Evaluasi berkala dan berkelanjutan harus dijalankan paska kesepakatan tersebut. Bila tanpa pertumbuhan, apa artinya terjadi kesepakatan?
Oleh
Redaksi
·2 menit baca
Relasi Indonesia dan Vietnam, tetangganya dalam satu kawasan, sungguh unik. Indonesia-Vietnam kerap berselisih di laut meski damai-damai saja di darat.
Kini, dua negara ini bersepakat di laut. Kesepakatan penentuan batas zona ekonomi ekslusif (ZEE) diumumkan Presiden RI Joko Widodo dan Presiden Vietnam Nguyen Xuan Phuc, Kamis (22/12/2022) di Istana Bogor, Jawa Barat. ”Setelah perundingan intensif selama 12 tahun, Indonesia dan Vietnam akhirnya dapat menyelesaikan perundingan garis batas zona ekonomi eksklusif,” kata Presiden Jokowi.

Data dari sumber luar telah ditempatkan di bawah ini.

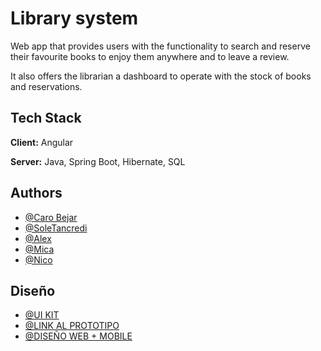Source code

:# Library system

Web app that provides users with the functionality to search and reserve their favourite books to enjoy them anywhere and to leave a review.

It also offers the librarian a dashboard to operate with the stock of books and reservations.

## Tech Stack

**Client:** Angular

**Server:** Java, Spring Boot, Hibernate, SQL

## Authors

-   [@Caro Bejar](https://www.github.com/CaroBejar)
-   [@SoleTancredi](https://www.github.com/SoleTancredi)
-   [@Alex](https://www.github.com/MicaelaCacciatore)
-   [@Mica](https://github.com/MicaelaCacciatore)
-   [@Nico](https://www.github.com/)


## Diseño

- [@UI KIT](https://www.figma.com/file/BANFdNqveOABWnu1YVOVfJ/WEB-BIBLIOTECA?node-id=0%3A1&t=x9YPd9xjFZLiFRen-1)
- [@LINK AL PROTOTIPO](https://www.figma.com/proto/BANFdNqveOABWnu1YVOVfJ/WEB-BIBLIOTECA?page-id=2%3A2&node-id=65-28471&viewport=635%2C384%2C0.08&scaling=min-zoom&starting-point-node-id=65%3A28471)
- [@DISEÑO WEB + MOBILE](https://www.figma.com/file/BANFdNqveOABWnu1YVOVfJ/WEB-BIBLIOTECA?node-id=2%3A2&t=x9YPd9xjFZLiFRen-1)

Selama masa perundingan, banyak hal terjadi. Nelayan Vietnam diduga berulangkali mencuri ikan di wilayah Indonesia. Nelayan tradisional Indonesia berteriak. Akhirnya, Menteri Kelautan dan Perikanan Susi Pudjiastuti membalasnya dengan menenggelamkan kapal Vietnam. Sabtu (4/5/2019) misalnya, Menteri Susi menenggelamkan 13 kapal Vietnam di perairan Pulau Datu, Kalimantan Barat.
Di sisi lain, Indonesia “bersahabat” dengan Vietnam di sisi “darat”. Indonesia boleh dikata pada beberapa kesempatan, bergantung pada beras Vietnam. Sebanyak 4.900 ton beras asal Vietnam ambil contoh, telah berlabuh di Tanjung Priok, Jakarta Utara, Jumat (16/12/2022). Kedatangan beras Vietnam itu menjadi bagian dari impor 200.000 ton beras hingga akhir Desember 2022.
Walau pada awal tahun 1990-an, Indonesia justru “meminjamkan” beras kepada Vietnam. Meski pada akhir tahun 1991, pemerintah Indonesia meminta pengembalian piutang beras sebanyak 78.000 ton dari Vietnam untuk mengantisipasi paceklik tahun 1992. (Kompas, 21 November 1991).
Dengan kesepakatan di laut ini, kita berharap tidak ada lagi perselisihan soal penangkapan ikan. Kita berharap, nelayan dari dua negara, sama-sama disiplin di wilayah masing-masing.
Secara legal dan geopolitik, kesepakatan tersebut besar artinya bagi Indonesia. Kesepakatan perbatasan ZEE dengan Vietnam juga memperkuat posisi Indonesia di Laut China Selatan. Kita juga punya pengalaman berharga saat kelak berunding masalah perbatasan dengan negara lain.
Namun, yang lebih penting adalah, kesepakatan ini harus dapat berimplikasi pada pertumbuhan ekonomi kawasan perbatasan dan pulau-pulau terluar. Ketika hak berdaulat telah dapat kita tegakkan, apakah warga kita lebih sejahtera? Bagaimana kemudian kita memaknai kesepakatan itu?
Evaluasi berkala dan berkelanjutan harus dijalankan paska kesepakatan tersebut. Bila tanpa pertumbuhan, apa artinya terjadi kesepakatan? Upaya intervensinya, kemudian dapat dengan mengenjot investasi di sektor perikanan, misalnya, berupa pendirian industri pengalengan ikan.
Ada banyak pekerjaan rumah yang harus dituntaskan paska kesepakatan tersebut. Namun jangan pernah lelah untuk bekerja membangun perbatasan oleh karena wajah perbatasan adalah juga wajah negeri kita.